Representation of in vivo calcium imaging setup during von Frey filament application with a recording still of a L4 DRG to demonstrate viral injection scheme with the GCaMP6s calcium indicator (green), and control or MR KO virus (red), in which double-labeled neurons (orange) indicate MR KO or control neurons that are active (A). Graphical representation of the number of evoked neuronal response to increasing force of von Frey stimuli in control or MR KO (GCaMP6s + Virus) neurons for normal and LID POD4 groups. (B). Linear regressions of log (von Frey filament force) versus evoked number of neurons (C) in each group (Control Normal: R² = 0.41, P = 0.0018, Control LID POD4: R² = 0.24, P = 0.0086, MR KO Normal: R² = 0.38, P = 0.0004, MR KO LID POD4: R² = 0.081, P = 0.15). P values for linear regressions indicate significance of the deviation of the slope from zero. Linear regression (c) slopes (2-way ANOVA: Injury P = 0.067, Genotype P = 0.19, Injury x Genotype P = 0.66) and y-intercepts (2-way ANOVA: Injury P = 0.28, Genotype P = 0.35, Injury x Genotype P =0.95) were not significantly different between groups. Control Normal n = 3 (2M, 1F), Control LID POD4 n = 4 (3M, 1F), MR KO Normal n = 4 (1M, 3F), MR KO LID POD4 n = 4 (1M, 3F). Scale bar = 250 μm.

Figure 5.. C cells with MR KO are more excitable than controls before and during LID.

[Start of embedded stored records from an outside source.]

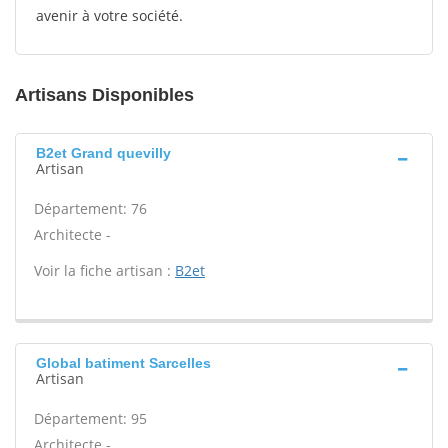
avenir à votre société.
Artisans Disponibles
B2et Grand quevilly
Artisan
Département: 76
Architecte -
Voir la fiche artisan :
B2et
Global batiment Sarcelles
Artisan
Département: 95
Architecte -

Acutely isolated right L4 DRGs were used for intracellular sharp electrode recording in current clamp mode. C cells (> 1.5 ms AP width) that were either MR KO or control were recorded for AP parameters, including percent firing multiple AP (A) (E), maximum number of AP evoked (B) (F), rheobase (C) (G), and resting potential (D) (H). In normal DRG, MR KO C cells have a higher percentage firing multiple AP (A) (Fisher’s exact test: P = 0.035 *) and a higher number of AP evoked from a suprathreshold stimulus (B) (Mann-Whitney test: P = 0.033 *), but no significant changes to rheobase (C) or resting potential (D). There were no differences between MR KO and control C cells on POD4 of LID for the percentage of cells firing multiple AP (E) and the number of AP evoked at a suprathreshold stimulus (F); however, MR KO C cells had a lower rheobase (G) (unpaired t-test: P = 0.03 *) and higher resting potential (H) (unpaired t-test: 0.0019 **). Normal n =55 cells from 4 mice (2M, 2F) LID n 53 cells from 4 mice (3M, 1F); also see Supplemental Table 1.

Figure 6.. MR KO does not change neuronal excitability in A cells.

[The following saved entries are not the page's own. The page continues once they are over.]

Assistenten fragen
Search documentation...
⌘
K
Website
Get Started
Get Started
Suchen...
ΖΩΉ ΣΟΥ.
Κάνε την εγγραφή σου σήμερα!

Acutely isolated right L4 DRGs were used for intracellular sharp electrode recording in current clamp mode. A cells (< 1.5 ms AP width) that were either MR KO or control were recorded for AP parameters, including percent firing multiple AP (A) (E), maximum number of AP evoked (B) (F), rheobase (C) (G), and resting potential (D) (H). In normal DRG, there are no differences in AP parameters between MR KO and control A cells (A-D). Similarly, there were no effects of MR KO on any of the parameters after LID (E-H). Normal n = 110 cells; LID n = 112 cells, same animals as Figure 5. See also Supplemental Table 1.

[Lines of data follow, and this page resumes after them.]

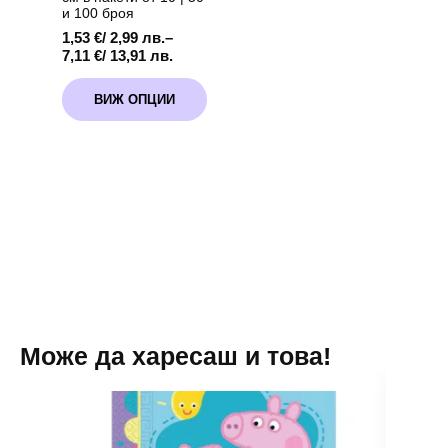
и 100 броя
1,53
€
/ 2,99 лв.
–
Price
7,11
€
/ 13,91 лв.
range:
This
1,53 €
ВИЖ ОПЦИИ
product
/
has
2,99 лв.
multiple
through
variants.
7,11 €
The
/
options
13,91 лв.
may
be
chosen
on
the
product
page
Може да харесаш и това!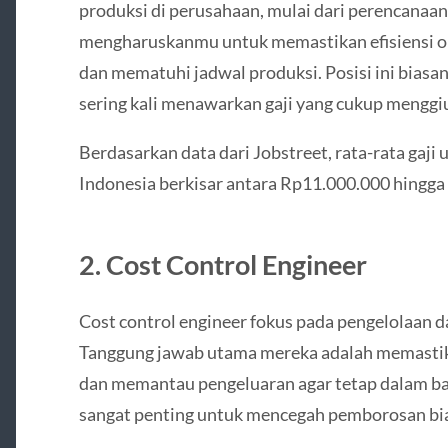
produksi di perusahaan, mulai dari perencanaan
mengharuskanmu untuk memastikan efisiensi op
dan mematuhi jadwal produksi. Posisi ini biasa
sering kali menawarkan gaji yang cukup menggi
Berdasarkan data dari Jobstreet, rata-rata gaji
Indonesia berkisar antara Rp11.000.000 hingga
2. Cost Control Engineer
Cost control engineer fokus pada pengelolaan 
Tanggung jawab utama mereka adalah memastika
dan memantau pengeluaran agar tetap dalam bata
sangat penting untuk mencegah pemborosan bi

Figure 7.. MR mRNA levels are reduced in control mice on LID POD4 and MR KO is protective for change in the GRα isoform.

RT-qPCR data from right L4 DRGs under normal and LID POD4 conditions for control and MR KO mice. MR mRNA levels were reduced in controls on POD4 of LID, and MR KO mice had low MR mRNA levels at both timepoints (A) (2-way ANOVA: Time P = 0.0006, Genotype P < 0.0001, Time x Genotype P = 0.0045; Šidák’s multiple comparisons posttest, control normal vs. control LID POD4 P = 0.0003 ***, control normal vs. MR KO normal and LID POD4 P < 0.0001 ****). GRα isoform mRNA was reduced in controls on LID POD4, but unchanged in MR KO mice (B) (2-way ANOVA: Time P = 0.053, Genotype P = 0.0065, Time x Genotype P = 0.028; Šidák’s multiple comparisons posttest, control normal vs. control LID POD4 P = 0.020 *). GRβ isoform mRNA was unchanged for both groups across timepoints (C) (2-way ANOVA: Time P = 0.41, Genotype P = 0.76, Time x Genotype P = 0.90). Normal and LID POD4: control n = 4 (2M, 2F), MR KO n = 4 (2M, 2F).